(Saved data entries)
-- Opening Marker --
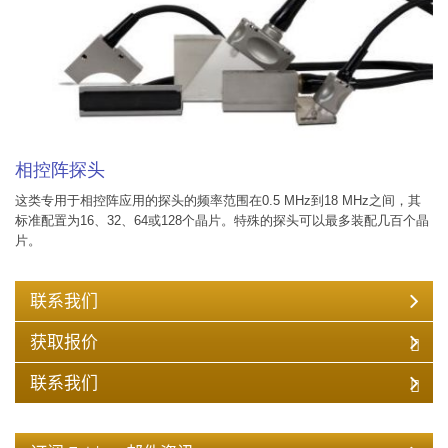
相控阵探头
这类专用于相控阵应用的探头的频率范围在0.5 MHz到18 MHz之间，其
标准配置为16、32、64或128个晶片。特殊的探头可以最多装配几百个晶
片。
联系我们
获取报价
联系我们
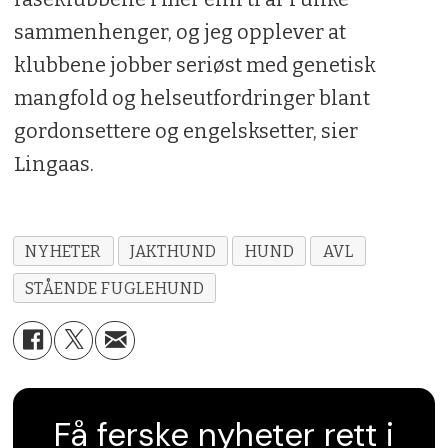
sammenhenger, og jeg opplever at
klubbene jobber seriøst med genetisk
mangfold og helseutfordringer blant
gordonsettere og engelsksetter, sier
Lingaas.
NYHETER
JAKTHUND
HUND
AVL
STÅENDE FUGLEHUND
Få ferske nyheter rett i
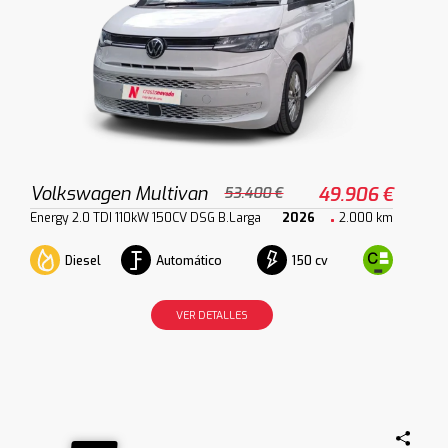
Volkswagen Multivan
49.906 €
53.400 €
Energy 2.0 TDI 110kW 150CV DSG B.Larga
2026
2.000 km
Diesel
Automático
150 cv
VER DETALLES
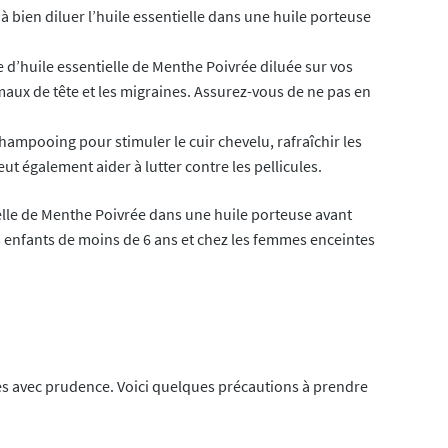
à bien diluer l’huile essentielle dans une huile porteuse
 d’huile essentielle de Menthe Poivrée diluée sur vos
maux de tête et les migraines. Assurez-vous de ne pas en
hampooing pour stimuler le cuir chevelu, rafraîchir les
ut également aider à lutter contre les pellicules.
elle de Menthe Poivrée dans une huile porteuse avant
les enfants de moins de 6 ans et chez les femmes enceintes
sées avec prudence. Voici quelques précautions à prendre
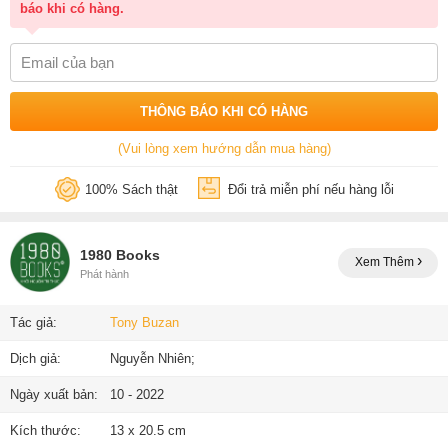
báo khi có hàng.
THÔNG BÁO KHI CÓ HÀNG
(Vui lòng xem hướng dẫn mua hàng)
100% Sách thật
Đổi trả miễn phí nếu hàng lỗi
1980 Books
Xem Thêm
Phát hành
Tác giả:
Tony Buzan
Dịch giả:
Nguyễn Nhiên;
Ngày xuất bản:
10 - 2022
Kích thước:
13 x 20.5 cm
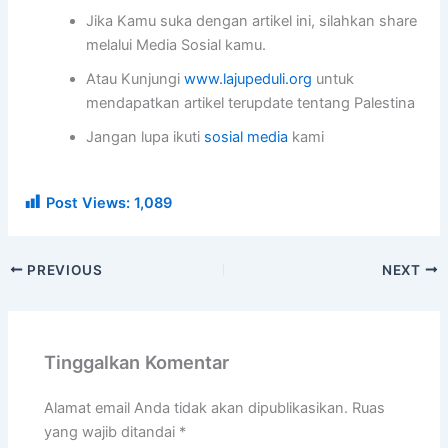
Jika Kamu suka dengan artikel ini, silahkan share
melalui Media Sosial kamu.
Atau Kunjungi
www.lajupeduli.org
untuk
mendapatkan artikel terupdate tentang Palestina
Jangan lupa ikuti
sosial media
kami
Post Views:
1,089
PREVIOUS
NEXT
Tinggalkan Komentar
Alamat email Anda tidak akan dipublikasikan.
Ruas
yang wajib ditandai
*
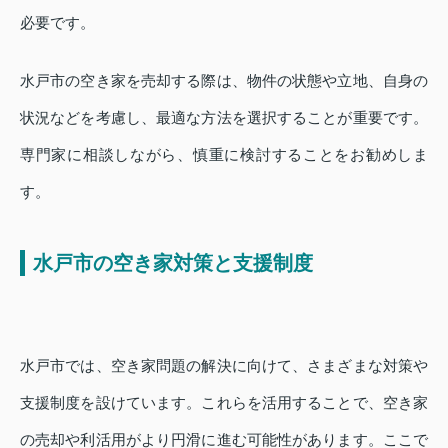
必要です。
水戸市の空き家を売却する際は、物件の状態や立地、自身の
状況などを考慮し、最適な方法を選択することが重要です。
専門家に相談しながら、慎重に検討することをお勧めしま
す。
水戸市の空き家対策と支援制度
水戸市では、空き家問題の解決に向けて、さまざまな対策や
支援制度を設けています。これらを活用することで、空き家
の売却や利活用がより円滑に進む可能性があります。ここで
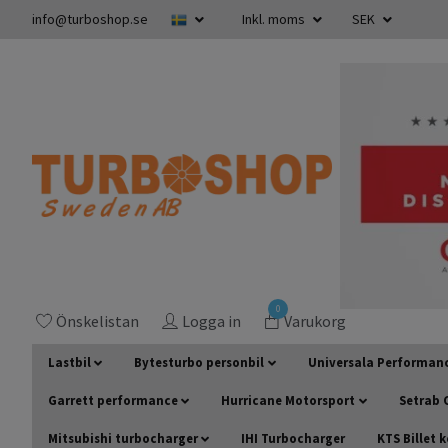
info@turboshop.se
Inkl. moms
SEK
0
Önskelistan
Logga in
Varukorg
Lastbil
Bytesturbo personbil
Universala Performan
Garrett performance
Hurricane Motorsport
Setrab O
Mitsubishi turbocharger
IHI Turbocharger
KTS Billet 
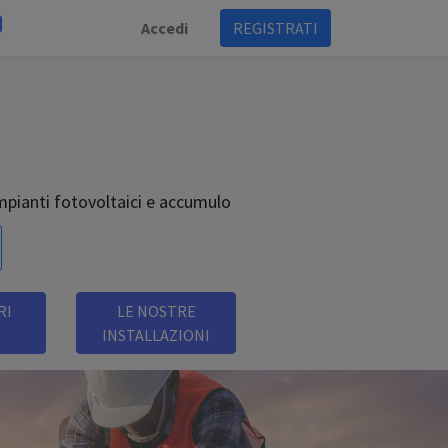
Accedi
REGISTRATI
 impianti fotovoltaici e accumulo
STRI
LE NOSTRE
INSTALLAZIONI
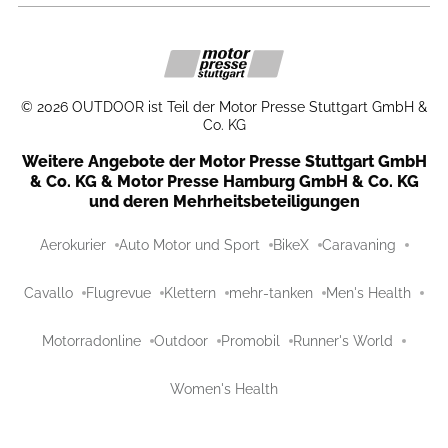
©
2026
OUTDOOR ist Teil der Motor Presse Stuttgart GmbH &
Co. KG
Weitere Angebote der Motor Presse Stuttgart GmbH
& Co. KG & Motor Presse Hamburg GmbH & Co. KG
und deren Mehrheitsbeteiligungen
Aerokurier
Auto Motor und Sport
BikeX
Caravaning
Cavallo
Flugrevue
Klettern
mehr-tanken
Men's Health
Motorradonline
Outdoor
Promobil
Runner's World
Women's Health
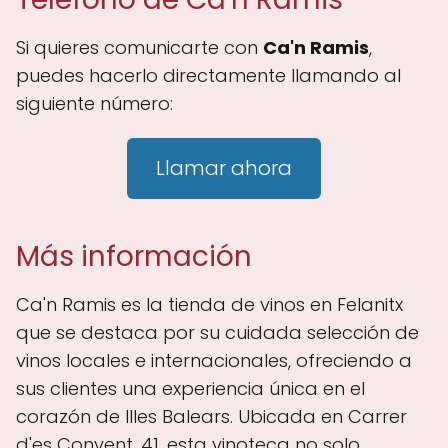
Si quieres comunicarte con
Ca'n Ramis
,
puedes hacerlo directamente llamando al
siguiente número:
Llamar ahora
Más información
Ca'n Ramis es la tienda de vinos en Felanitx
que se destaca por su cuidada selección de
vinos locales e internacionales, ofreciendo a
sus clientes una experiencia única en el
corazón de Illes Balears. Ubicada en Carrer
d'es Convent, 41, esta vinoteca no solo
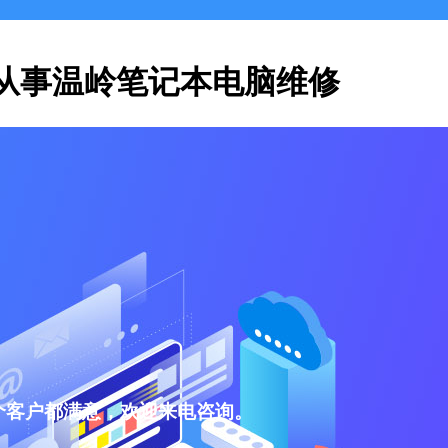
从事温岭笔记本电脑维修
个客户都满意，欢迎来电咨询。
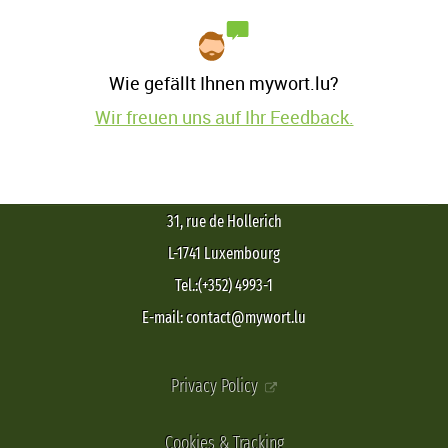
Wie gefällt Ihnen mywort.lu?
Wir freuen uns auf Ihr Feedback.
31, rue de Hollerich
L-1741 Luxembourg
Tel.:(+352) 4993-1
E-mail: contact@mywort.lu
Privacy Policy
Cookies & Tracking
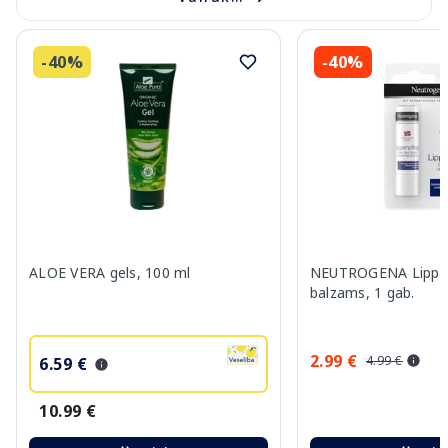
-40%
-40%
ALOE VERA gels, 100 ml
NEUTROGENA Lippen
balzams, 1 gab.
2.99 €
4.99 €
6.59 €
10.99 €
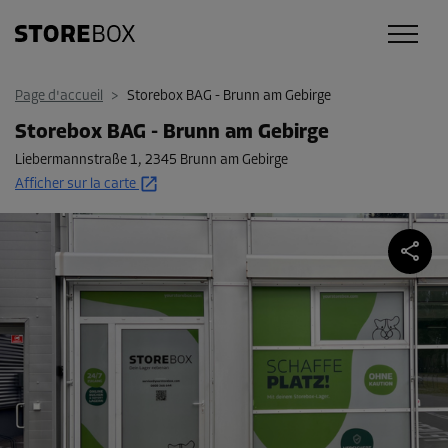
Page d'accueil
>
Storebox BAG - Brunn am Gebirge
Storebox BAG - Brunn am Gebirge
Liebermannstraße 1
,
2345 Brunn am Gebirge
Afficher sur la carte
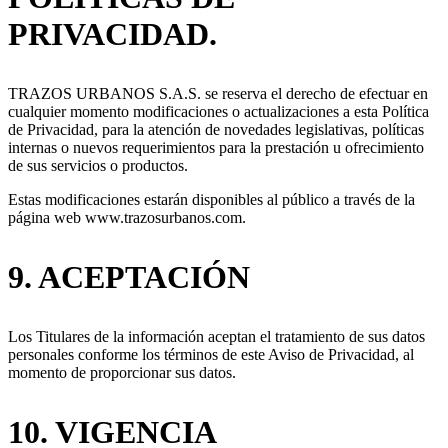
PRIVACIDAD.
TRAZOS URBANOS S.A.S. se reserva el derecho de efectuar en
cualquier momento modificaciones o actualizaciones a esta Política
de Privacidad, para la atención de novedades legislativas, políticas
internas o nuevos requerimientos para la prestación u ofrecimiento
de sus servicios o productos.
Estas modificaciones estarán disponibles al público a través de la
página web www.trazosurbanos.com.
9. ACEPTACIÓN
Los Titulares de la información aceptan el tratamiento de sus datos
personales conforme los términos de este Aviso de Privacidad, al
momento de proporcionar sus datos.
10. VIGENCIA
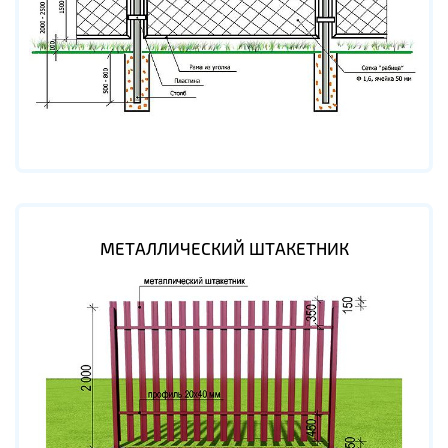
МЕТАЛЛИЧЕСКИЙ ШТАКЕТНИК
-- Closing Marker --
- **Job item**: Show every line from the entries above in which "información" appears.

- **The completed task**:
Más información
Los Titulares de la información aceptan el tratamiento de sus datos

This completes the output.